This weekend, I am writing this from Jacskonville Beach, Florida where I am attending my high school reunion. I am siting in the hotel room looking out at the beach where the gulls and pelicans are winging their way over the palm trees and a lonely walker is strolling out the pier a half block north of here. What’s wrong with this picture; I’m at the beach, why am it not our there enjoying the surf and sand. I’ll tell you why, we are having a Nor’Easter, that’s why. The skies are cloudy, the rain is intermittently rattling the window pane on the other side of this desk. And the wind, oh my, the wind! It is blowing onshore at 20 mph with gusts to 30 or so. So instead of frolicking on the white sand. We are all in our rooms resting up for the festivities tonight.
I remember when I was growing up on the west side of town my family would often to pack into the car and drive to the beach to watch the surf when Nor’Easters would blow by. When they came during the summer, it was a great relief to stand on the ramps between the dunes and feel the cool relief of the wind and the rain. As today, the beach would be mainly deserted with just a few stalwart souls feeling the excitement and energy of the wind and the rain. The sand was a different story.

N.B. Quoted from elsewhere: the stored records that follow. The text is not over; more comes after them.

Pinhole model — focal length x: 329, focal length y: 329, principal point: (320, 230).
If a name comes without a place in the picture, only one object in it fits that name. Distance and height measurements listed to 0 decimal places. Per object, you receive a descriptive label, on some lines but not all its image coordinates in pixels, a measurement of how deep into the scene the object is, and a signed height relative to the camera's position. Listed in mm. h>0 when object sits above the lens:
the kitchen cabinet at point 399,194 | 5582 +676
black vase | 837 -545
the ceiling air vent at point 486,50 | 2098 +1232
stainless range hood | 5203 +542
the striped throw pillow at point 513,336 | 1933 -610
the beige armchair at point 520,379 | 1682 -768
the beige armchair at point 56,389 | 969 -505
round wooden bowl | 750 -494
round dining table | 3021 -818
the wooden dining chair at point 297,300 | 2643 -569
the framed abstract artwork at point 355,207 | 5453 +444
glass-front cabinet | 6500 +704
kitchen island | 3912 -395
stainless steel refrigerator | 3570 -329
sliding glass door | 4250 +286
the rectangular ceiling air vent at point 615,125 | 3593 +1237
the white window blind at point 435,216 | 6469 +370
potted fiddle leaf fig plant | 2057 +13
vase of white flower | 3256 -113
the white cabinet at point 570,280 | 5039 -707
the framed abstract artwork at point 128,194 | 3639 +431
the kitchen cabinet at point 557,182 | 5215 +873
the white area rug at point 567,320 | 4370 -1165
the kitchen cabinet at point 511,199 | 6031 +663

You wanted to get past the dunes as quickly as possible because the wind blown sand would sting mightily.
These days, the law protects the dunes and they are covered with vegetation, sort of a cross between grass and sawgrass. There are plumes of sea oats whipping around in the gusts and the tops of the palm trees are pulled back like buns on women’s hair. The “foreheads” are a lighter green and it looks like the wind may pull out their hair if it gets much harder. Between the dunes every hundred yards or so are the wooden ramps granting access to the beach and the surf. The tide is coming in so right now there is only about a hundred feet between the dunes and the surf. The sandpipers are skittering in their frenetic dance at the edge of the water looking for lunch and dodging the oncoming waves.
It has been fifty years since I have been on the beach in a Nor’Easter and I can tell you that nothing much has changed. There is a brick decorative boardwalk lining the dunes on the land side, the old sandy trail leading from First Steet to the dunes has been replaced with a neatly trimmed park and the ad-hock parking has been moved to a public parking lot one half block from the ocean. The old lifeguard station is on the other side of the hotel and there is still a couple of wooden 15 man lifeboats parked on the edge of the boardwalk in case they are needed; just as it was in my youth.

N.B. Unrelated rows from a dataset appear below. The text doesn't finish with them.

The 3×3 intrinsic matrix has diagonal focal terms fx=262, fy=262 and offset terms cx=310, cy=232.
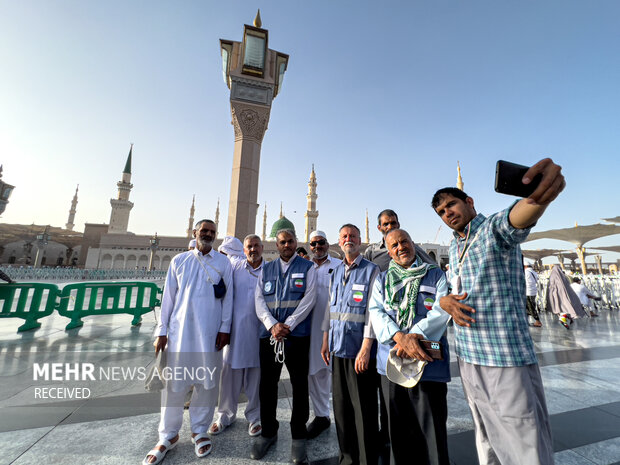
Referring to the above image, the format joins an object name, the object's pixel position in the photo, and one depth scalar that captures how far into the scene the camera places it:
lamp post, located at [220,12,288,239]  9.30
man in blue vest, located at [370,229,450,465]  1.55
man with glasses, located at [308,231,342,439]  2.41
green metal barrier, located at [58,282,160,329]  5.73
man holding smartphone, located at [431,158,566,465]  1.30
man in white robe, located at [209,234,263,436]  2.44
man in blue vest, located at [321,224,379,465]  1.82
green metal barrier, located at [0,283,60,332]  5.34
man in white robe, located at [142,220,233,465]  2.14
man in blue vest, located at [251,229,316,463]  2.08
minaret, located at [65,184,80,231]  62.72
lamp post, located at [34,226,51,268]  23.21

So tonight, my classmates and I will gather once more and remember the old days, the parties on the beach. Some of us have hair the same color as the beach now, and we are all wondering where all these middle-aged people came from. The conversation is sometimes about the old times but other times they are about children and grandchildren and families. I look at some of my classmates and I can see their parents in their faces. Life is in its fullness now for us and it is good. Oh MY!